===== DATA LISTING
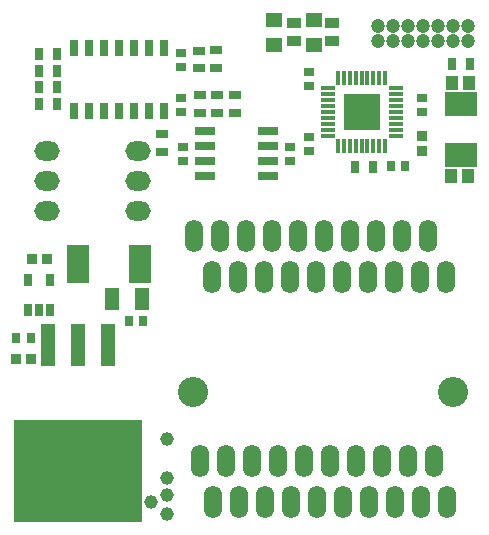
<source format=gts>
G04*
G04 #@! TF.GenerationSoftware,Altium Limited,Altium Designer,21.0.8 (223)*
G04*
G04 Layer_Color=8388736*
%FSLAX25Y25*%
%MOIN*%
G70*
G04*
G04 #@! TF.SameCoordinates,AE60A7D3-7942-428E-9249-63F1B2AFBED3*
G04*
G04*
G04 #@! TF.FilePolarity,Negative*
G04*
G01*
G75*
%ADD20R,0.03543X0.02953*%
%ADD23R,0.03379X0.03174*%
%ADD26R,0.02953X0.03543*%
%ADD28R,0.03174X0.03379*%
%ADD29R,0.02598X0.03937*%
%ADD35R,0.12402X0.12402*%
%ADD36O,0.01575X0.04724*%
%ADD37O,0.04724X0.01575*%
%ADD38R,0.03150X0.04134*%
%ADD39R,0.04134X0.03150*%
%ADD40R,0.05315X0.04921*%
%ADD41R,0.04528X0.03740*%
%ADD42R,0.10827X0.08071*%
%ADD43R,0.04331X0.04724*%
%ADD44R,0.06693X0.02953*%
%ADD45R,0.07598X0.12992*%
%ADD46R,0.02874X0.05236*%
%ADD47R,0.05136X0.07308*%
%ADD48R,0.42717X0.34449*%
%ADD49R,0.04528X0.13976*%
%ADD50C,0.04724*%
%ADD51O,0.08465X0.06496*%
%ADD52O,0.06102X0.10827*%
%ADD53C,0.10039*%
%ADD54C,0.02559*%
%ADD55C,0.04528*%
D20*
X310900Y348462D02*
D03*
Y343738D02*
D03*
X348700Y356838D02*
D03*
Y361562D02*
D03*
X310900Y370200D02*
D03*
Y365476D02*
D03*
X304500Y340438D02*
D03*
Y345162D02*
D03*
X268900Y340438D02*
D03*
Y345162D02*
D03*
X268200Y376662D02*
D03*
Y371938D02*
D03*
Y356900D02*
D03*
Y361624D02*
D03*
D23*
X348700Y343835D02*
D03*
Y348765D02*
D03*
D26*
X338400Y338800D02*
D03*
X343124D02*
D03*
X255724Y287200D02*
D03*
X251000D02*
D03*
X213438Y281500D02*
D03*
X218162D02*
D03*
D28*
X223530Y307800D02*
D03*
X218600D02*
D03*
X213435Y274700D02*
D03*
X218365D02*
D03*
D29*
X217160Y301018D02*
D03*
X224640D02*
D03*
Y290782D02*
D03*
X220900D02*
D03*
X217160D02*
D03*
D35*
X328481Y356874D02*
D03*
D36*
X336355Y345555D02*
D03*
X334387D02*
D03*
X332418D02*
D03*
X330450D02*
D03*
X328481D02*
D03*
X326513D02*
D03*
X324544D02*
D03*
X322576D02*
D03*
X320607D02*
D03*
Y368193D02*
D03*
X322576D02*
D03*
X324544D02*
D03*
X326513D02*
D03*
X328481D02*
D03*
X330450D02*
D03*
X332418D02*
D03*
X334387D02*
D03*
X336355D02*
D03*
D37*
X317162Y349000D02*
D03*
Y350969D02*
D03*
Y352937D02*
D03*
Y354906D02*
D03*
Y356874D02*
D03*
Y358842D02*
D03*
Y360811D02*
D03*
Y362779D02*
D03*
Y364748D02*
D03*
X339800D02*
D03*
Y362779D02*
D03*
Y360811D02*
D03*
Y358842D02*
D03*
Y356874D02*
D03*
Y354906D02*
D03*
Y352937D02*
D03*
Y350969D02*
D03*
Y349000D02*
D03*
D38*
X226800Y359600D02*
D03*
X220895D02*
D03*
X226800Y365300D02*
D03*
X220895D02*
D03*
X226800Y370699D02*
D03*
X220895D02*
D03*
X226800Y376266D02*
D03*
X220895D02*
D03*
X364653Y372801D02*
D03*
X358747D02*
D03*
X332153Y338601D02*
D03*
X326247D02*
D03*
D39*
X280455Y356647D02*
D03*
Y362553D02*
D03*
X274512D02*
D03*
Y356647D02*
D03*
X274401Y371447D02*
D03*
Y377353D02*
D03*
X286201Y356647D02*
D03*
Y362553D02*
D03*
X279901Y371547D02*
D03*
Y377453D02*
D03*
X262000Y349406D02*
D03*
Y343500D02*
D03*
D40*
X312500Y379366D02*
D03*
Y387634D02*
D03*
X299197Y379366D02*
D03*
Y387634D02*
D03*
D41*
X318758Y386453D02*
D03*
Y380547D02*
D03*
X305800Y386453D02*
D03*
Y380547D02*
D03*
D42*
X361700Y342600D02*
D03*
Y359529D02*
D03*
D43*
X358746Y366400D02*
D03*
X364454D02*
D03*
X358191Y335400D02*
D03*
X363900D02*
D03*
D44*
X276200D02*
D03*
X297460Y340400D02*
D03*
X276200Y350400D02*
D03*
X297460Y335400D02*
D03*
Y345400D02*
D03*
Y350400D02*
D03*
X276200Y345400D02*
D03*
Y340400D02*
D03*
D45*
X233905Y306300D02*
D03*
X254495D02*
D03*
D46*
X232600Y357200D02*
D03*
X237600D02*
D03*
X242600D02*
D03*
X247600D02*
D03*
X252600D02*
D03*
X257600D02*
D03*
X262600D02*
D03*
Y378145D02*
D03*
X257600D02*
D03*
X252600D02*
D03*
X247600D02*
D03*
X242600D02*
D03*
X237600D02*
D03*
X232600D02*
D03*
D47*
X245277Y294500D02*
D03*
X255323D02*
D03*
D48*
X234000Y237352D02*
D03*
D49*
Y279084D02*
D03*
X244000D02*
D03*
X224000D02*
D03*
D50*
X333800Y380500D02*
D03*
Y385500D02*
D03*
X338800Y380500D02*
D03*
X343800D02*
D03*
X338800Y385500D02*
D03*
X343800D02*
D03*
X348800Y380500D02*
D03*
Y385500D02*
D03*
X353800Y380500D02*
D03*
X358800D02*
D03*
X363800D02*
D03*
X353800Y385500D02*
D03*
X358800D02*
D03*
X363800D02*
D03*
D51*
X223700Y324000D02*
D03*
Y334000D02*
D03*
Y344000D02*
D03*
X253833Y323988D02*
D03*
Y333988D02*
D03*
Y343988D02*
D03*
D52*
X356469Y301870D02*
D03*
X347807D02*
D03*
X339146D02*
D03*
X330485D02*
D03*
X321823D02*
D03*
X313162D02*
D03*
X304500D02*
D03*
X295839D02*
D03*
X287177D02*
D03*
X278516D02*
D03*
X298595Y315650D02*
D03*
X324579D02*
D03*
X272611D02*
D03*
X281272D02*
D03*
X289933D02*
D03*
X307256D02*
D03*
X315918D02*
D03*
X333240D02*
D03*
X341902D02*
D03*
X350563D02*
D03*
X279058Y226772D02*
D03*
X287719D02*
D03*
X296381D02*
D03*
X305042D02*
D03*
X313703D02*
D03*
X322365D02*
D03*
X331026D02*
D03*
X339688D02*
D03*
X348349D02*
D03*
X357011D02*
D03*
X274727Y240552D02*
D03*
X283388D02*
D03*
X292050D02*
D03*
X300711D02*
D03*
X309373D02*
D03*
X318034D02*
D03*
X326696D02*
D03*
X335357D02*
D03*
X344018D02*
D03*
X352680D02*
D03*
D53*
X358979Y263387D02*
D03*
X272365D02*
D03*
D54*
X328481Y352543D02*
D03*
X324150Y361205D02*
D03*
X328481D02*
D03*
X332812D02*
D03*
X324150Y356874D02*
D03*
X328481D02*
D03*
X332812D02*
D03*
X324150Y352543D02*
D03*
X332812D02*
D03*
D55*
X263500Y229200D02*
D03*
Y222800D02*
D03*
Y248000D02*
D03*
Y235000D02*
D03*
X258200Y226900D02*
D03*
X240450D02*
D03*
X222700D02*
D03*
X251400Y234700D02*
D03*
X233650D02*
D03*
Y250800D02*
D03*
X215900Y234700D02*
D03*
Y250800D02*
D03*
X244500Y243000D02*
D03*
X224300D02*
D03*
X251400Y250800D02*
D03*
M02*

</source>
==========
* _YOUR TASK_: Exactly the lines from the one containing "Y334000D02*" through the final line of the records above are needed, copied word for word.

* _SOLUTION TO THE PROBLEM_:
Y334000D02*
D03*
Y344000D02*
D03*
X253833Y323988D02*
D03*
Y333988D02*
D03*
Y343988D02*
D03*
D52*
X356469Y301870D02*
D03*
X347807D02*
D03*
X339146D02*
D03*
X330485D02*
D03*
X321823D02*
D03*
X313162D02*
D03*
X304500D02*
D03*
X295839D02*
D03*
X287177D02*
D03*
X278516D02*
D03*
X298595Y315650D02*
D03*
X324579D02*
D03*
X272611D02*
D03*
X281272D02*
D03*
X289933D02*
D03*
X307256D02*
D03*
X315918D02*
D03*
X333240D02*
D03*
X341902D02*
D03*
X350563D02*
D03*
X279058Y226772D02*
D03*
X287719D02*
D03*
X296381D02*
D03*
X305042D02*
D03*
X313703D02*
D03*
X322365D02*
D03*
X331026D02*
D03*
X339688D02*
D03*
X348349D02*
D03*
X357011D02*
D03*
X274727Y240552D02*
D03*
X283388D02*
D03*
X292050D02*
D03*
X300711D02*
D03*
X309373D02*
D03*
X318034D02*
D03*
X326696D02*
D03*
X335357D02*
D03*
X344018D02*
D03*
X352680D02*
D03*
D53*
X358979Y263387D02*
D03*
X272365D02*
D03*
D54*
X328481Y352543D02*
D03*
X324150Y361205D02*
D03*
X328481D02*
D03*
X332812D02*
D03*
X324150Y356874D02*
D03*
X328481D02*
D03*
X332812D02*
D03*
X324150Y352543D02*
D03*
X332812D02*
D03*
D55*
X263500Y229200D02*
D03*
Y222800D02*
D03*
Y248000D02*
D03*
Y235000D02*
D03*
X258200Y226900D02*
D03*
X240450D02*
D03*
X222700D02*
D03*
X251400Y234700D02*
D03*
X233650D02*
D03*
Y250800D02*
D03*
X215900Y234700D02*
D03*
Y250800D02*
D03*
X244500Y243000D02*
D03*
X224300D02*
D03*
X251400Y250800D02*
D03*
M02*

</source>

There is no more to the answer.